You can see that inflation generally falls during recessions. But despite the upticks that immediately followed, the long-term trend has been downward since 1980.

Will it be industry-specific?

Some experts feel it’s more likely to see inflation in certain industries in the mid- to long-term, versus overall. Why is that? Because certain industries may be forced to adjust more than others to operate. For example, airlines have been exceptionally hard hit. The cost to create a process of social distancing can mean more cleaning, more empty seats, fewer concessions, etc.

Other industries hardest hit may also face higher safety costs, such as restaurants, theaters, entertainment venues and so forth, either due to increased regulation or just to instill enough confidence that it’s safe for customers to return.

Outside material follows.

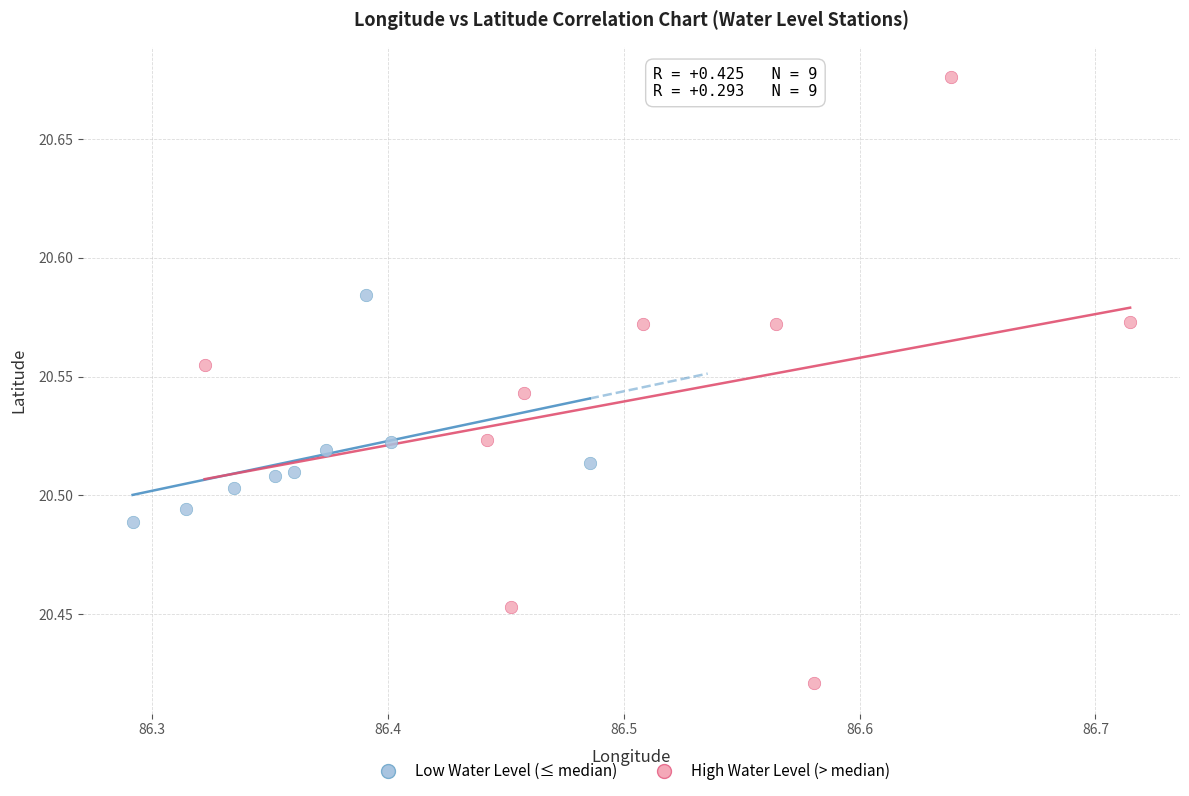

Which series has the largest Y range (max minus min)?

High Water Level (> median)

This combined with having to potentially operate at reduced capacity for an indefinite period may result in higher prices for the consumer once demand returns.

However, industries that can operate as well or even more efficiently than before may see costs decrease as a result. For example, businesses that can ditch their brick and mortar locations.

What are the markets saying?

Spreads on Treasury inflation-protected securities (“TIPS”) provide a market-based measure of inflation expectations. Over the next five years, those spreads are currently at 0.75%. That hardly indicates runaway hyperinflation. Looking back at these same spreads in the 08/09 crisis, they were remarkably accurate in setting expectations vs. actual inflation.


Source: Federal Reserve Bank of St. Louis

What will ultimately happen? The truth is, no one really knows and only time will tell. But one thing still holds true – a sound investment strategy and financial plan will continue to serve investors well during these unprecedented times.